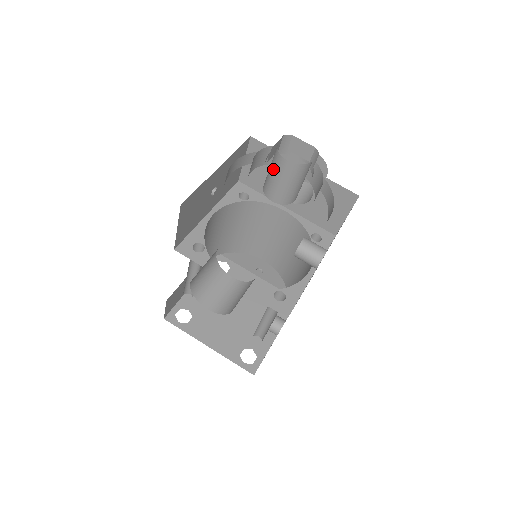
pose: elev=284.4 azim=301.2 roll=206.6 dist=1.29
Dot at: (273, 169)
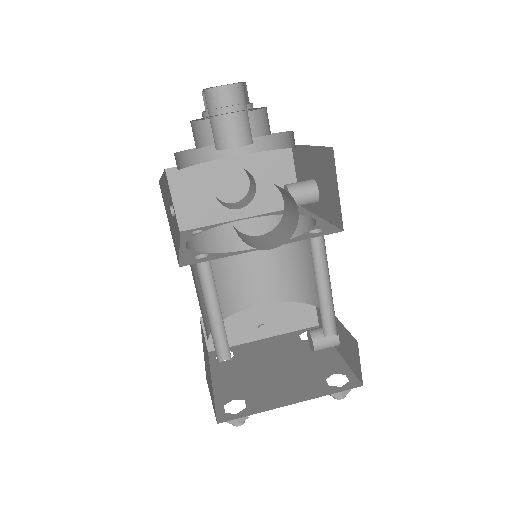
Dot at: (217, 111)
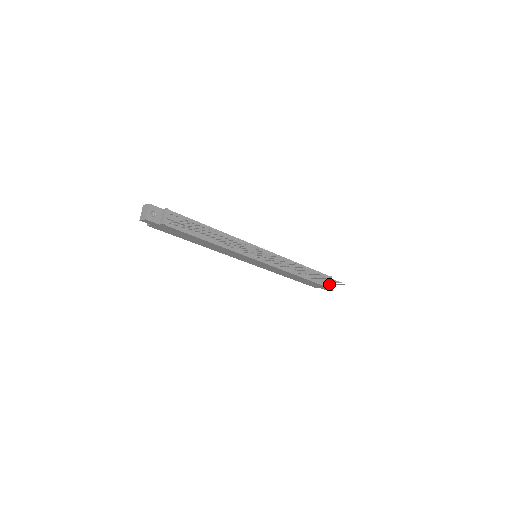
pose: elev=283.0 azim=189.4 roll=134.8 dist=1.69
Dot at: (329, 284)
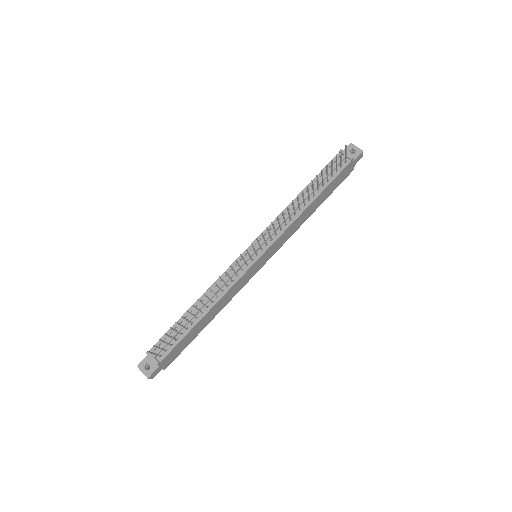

━━━━━━━━

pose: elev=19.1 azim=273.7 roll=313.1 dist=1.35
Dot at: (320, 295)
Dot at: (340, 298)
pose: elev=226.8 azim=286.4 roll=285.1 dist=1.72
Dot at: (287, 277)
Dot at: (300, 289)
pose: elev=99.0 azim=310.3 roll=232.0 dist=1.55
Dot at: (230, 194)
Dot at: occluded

━━━━━━━━

- [What you should do]:
Could you switch "pose" to "view" and give again the lines from the one with "pose: elev=284.4 azim=301.2" to the one with "Dot at: (329, 284)", with everything else unchanged and the pictures left out?

- [Exercise solution]:
view: elev=284.4 azim=301.2 roll=206.6 dist=1.29
Dot at: (273, 169)
Dot at: (217, 111)
view: elev=283.0 azim=189.4 roll=134.8 dist=1.69
Dot at: (329, 284)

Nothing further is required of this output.